Steven Vanackere a estimé que les critiques selon lesquelles la réaction de l’ONU arrivait trop tard pour arrêter Khadafi n’étaient pas fondées. "Comparativement à des conflits antérieurs, cette fois la réaction à été très rapide mais il était important de bien analyser la situation" a déclaré le ministre.

Trois conditions remplies

Trois conditions d'une participation de la Belgique à une intervention militaire en Libye sont remplies, ont constaté les ministres des Affaires étrangères et de la Défense, Steven Vanackere et Pieter De Crem (tous deux CD&V), vendredi à leur arrivée au conseil des ministres.

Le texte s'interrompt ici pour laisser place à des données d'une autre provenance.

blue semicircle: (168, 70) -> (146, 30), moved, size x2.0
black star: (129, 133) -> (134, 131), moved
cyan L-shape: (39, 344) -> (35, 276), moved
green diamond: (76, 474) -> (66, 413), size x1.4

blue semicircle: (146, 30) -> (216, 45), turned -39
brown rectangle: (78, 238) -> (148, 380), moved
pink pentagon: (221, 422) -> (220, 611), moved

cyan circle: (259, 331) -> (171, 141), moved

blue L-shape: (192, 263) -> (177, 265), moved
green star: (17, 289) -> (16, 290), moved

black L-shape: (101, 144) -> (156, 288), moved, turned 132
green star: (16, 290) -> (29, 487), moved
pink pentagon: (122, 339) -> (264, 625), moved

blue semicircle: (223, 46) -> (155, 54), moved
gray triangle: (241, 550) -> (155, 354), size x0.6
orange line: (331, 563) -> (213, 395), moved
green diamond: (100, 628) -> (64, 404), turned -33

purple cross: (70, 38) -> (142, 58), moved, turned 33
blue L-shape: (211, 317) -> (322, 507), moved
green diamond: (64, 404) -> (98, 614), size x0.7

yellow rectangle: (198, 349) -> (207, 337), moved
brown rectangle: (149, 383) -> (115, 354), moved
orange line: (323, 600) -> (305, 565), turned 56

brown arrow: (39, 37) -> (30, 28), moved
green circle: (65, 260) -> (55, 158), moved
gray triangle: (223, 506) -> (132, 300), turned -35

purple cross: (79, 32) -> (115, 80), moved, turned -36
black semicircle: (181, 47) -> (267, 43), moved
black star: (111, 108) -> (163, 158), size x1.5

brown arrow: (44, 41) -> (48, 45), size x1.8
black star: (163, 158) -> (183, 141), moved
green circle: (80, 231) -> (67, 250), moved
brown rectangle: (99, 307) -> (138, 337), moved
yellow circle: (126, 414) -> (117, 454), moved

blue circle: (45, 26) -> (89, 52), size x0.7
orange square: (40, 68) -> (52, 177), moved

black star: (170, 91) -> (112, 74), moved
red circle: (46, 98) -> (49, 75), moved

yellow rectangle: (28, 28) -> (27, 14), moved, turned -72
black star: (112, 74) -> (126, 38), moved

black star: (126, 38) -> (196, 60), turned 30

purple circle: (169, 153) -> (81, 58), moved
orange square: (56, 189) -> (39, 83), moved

Un "besoin réel" d'intervention, un mandat de l'ONU et un soutien régional de pays arabes constituent les trois conditions que la Belgique avait posées pour un soutien à une intervention internationale contre le régime du colonel Kadhafi.

"Nous en avons ajouté une quatrième, à savoir, en cette période d'affaires courantes, la nécessité d'un soutien du parlement", dont les commissions de la Défense et des Affaires étrangères de la Chambre se réunissent en début d'après-midi pour se prononcer sur le projet que présentera le gouvernement après sa réunion en comité ministériel restreint, en fin de matinée.

La participation belge pourrait se décliner à travers des F16 ou son chasseur de mines Narcis, qui est déjà dans la région, a précisé Pieter De Crem.

Les moyens exacts doivent encore être discutés. Quoi qu'il en soit, la Belgique n'interviendrait que dans un second temps, à la demande de l'OTAN.

"Il faut bien différencier l'action d'Etats déjà en mesure d'intervenir, tels que la France, la Grande-Bretagne ou les Etats-Unis, de ceux qui interviendraient dans un second temps, si l'OTAN est invitée à prendre ses responsabilités", a commenté Steven Vanackere.
Il fait état d'une "majorité parlementaire très large" pour une intervention, en tant que "partenaire fiable" de l'Alliance atlantique.